With eyes wide open, I threw off my blankets and got dressed. Raven was waiting for me just outside the room and grabbed my arm as soon as I walked out. “I’m glad she’s back,” she said. “I was starting to get really worried.”

“So was I. What was she doing?”

“I don’t know, I haven’t seen her yet.”

“So you haven’t heard anything?” I asked.

She shook her head. “I was going to the range and ran into Andrew. He told me that Andrea was back, and she’d called for a meeting. I came up here to get you.”

We entered the briefing room and my jaw dropped when I finally saw Andrea. Her face was pale, her cheeks mottled with bruising, her right eye ringed in black and purple. She had an open cut on her forehead, and her lower lip was spilt. She was sitting on the edge of the center table, dressed in uncharacteristically subdued military fatigues. She’d tied the jacket around her waist. Her undershirt was torn from one shoulder, and after a moment I realized she no longer had a left arm.

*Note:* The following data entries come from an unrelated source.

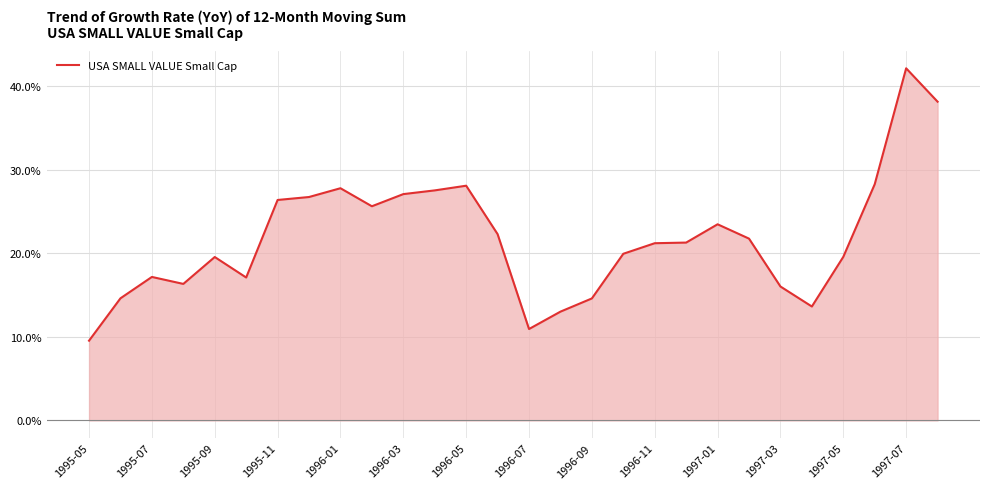

Reading right to left, list all the values displayed in this chart.

0.4	0.4	0.3	0.2	0.1	0.2	0.2	0.2	0.2	0.2	0.2	0.1	0.1	0.1	0.2	0.3	0.3	0.3	0.3	0.3	0.3	0.3	0.2	0.2	0.2	0.2	0.1	0.1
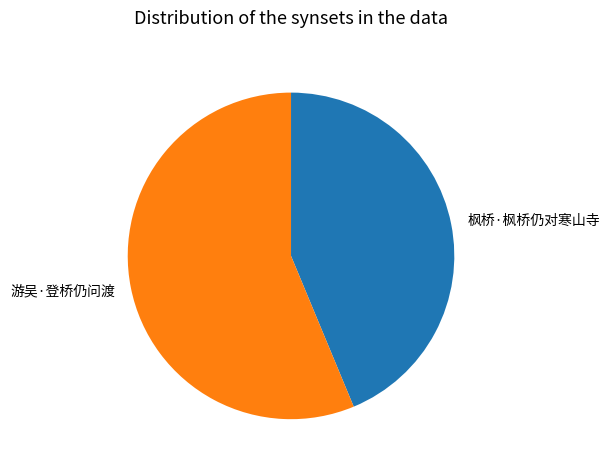

The 枫桥·枫桥仍对寒山寺 slice represents 34% of the pie. True or false?

False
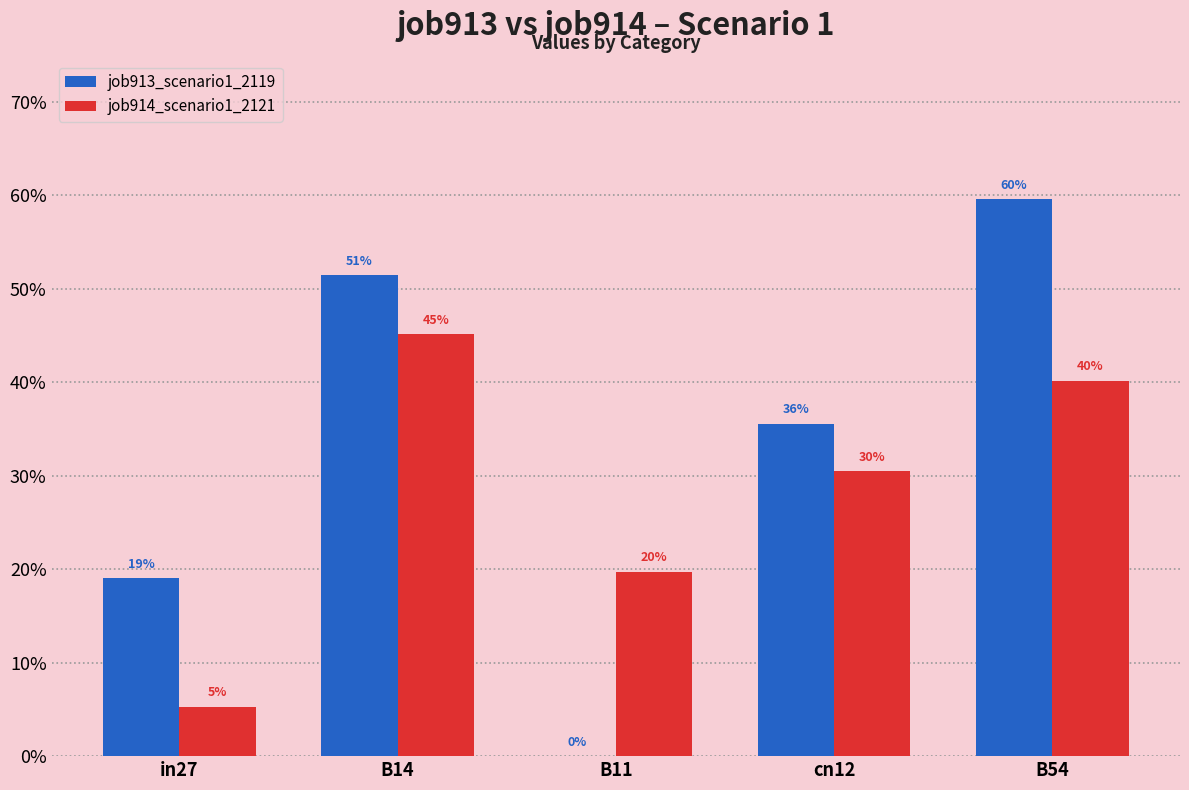

List the series in order of their peak value, highest first.

job913_scenario1_2119, job914_scenario1_2121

I didn’t know what question to ask. “Andrea, are you okay?”

Her voice was hoarse at first. “Far from, but I’ll deal with it after I get my prisoner where she belongs.” Andrew Jones looked absolutely stunned. His mouth was hanging open, and he just kept shaking his head.

Andrea turned to face him. “Didn’t you think I could do it, Andrew?”

“I didn’t think anyone could do it. Andrea, this is goddamn incredible.”